The short answer, "Yes."
Brad Hinton points to The Great Debate on the topic of making tacit knowledge explicit - and to the program for the July 2012 KM Australia Congress where this is scheduled to be discussed: "making tacit knowledge explicit with collaborative technologies."
Of course there are nuances to this question - just as there are nuances in tacit knowledge that aren't easily made articulate. Yes, tacit can be made explicit. But not all tacit can be made explicit. I learned this back in my graduate study days with expert systems and the various "elicitation" techniques. They work ... to a point.

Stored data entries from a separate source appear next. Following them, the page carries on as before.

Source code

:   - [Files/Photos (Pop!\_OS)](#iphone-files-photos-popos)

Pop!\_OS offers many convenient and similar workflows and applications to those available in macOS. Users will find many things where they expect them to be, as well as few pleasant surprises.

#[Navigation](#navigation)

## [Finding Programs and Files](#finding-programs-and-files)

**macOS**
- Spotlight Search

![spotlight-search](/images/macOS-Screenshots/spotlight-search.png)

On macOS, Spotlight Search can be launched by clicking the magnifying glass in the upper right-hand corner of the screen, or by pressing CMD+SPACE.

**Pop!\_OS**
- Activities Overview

On the yes side of the question, you have the simple process of asking questions. As I ask questions, you articulate answers that I might not otherwise be able to discover. This works even better if we are working in a question-answer framework that helps me ask ever-deeper questions, and helps you respond with redirecting questions of your own. (Sometimes you can help me discover that I already know the answer, I just didn't know how to think about it. But that sounds like tacit-to-tacit knowledge.) If this discussion is happening online, it may take more time, but the tacit becomes visible ... it becomes explicit.
On the no side of the question, there are always aspects that are difficult to articulate and make explicit. There is so much more behind "what you know" than what you can say or write down, that That's when I often get to the point of, "Here, let me show you," rather than trying to talk / write it out. And most online collaboration platforms aren't set up in such a way to enable deeper questioning that will elucidate deeper knowledge.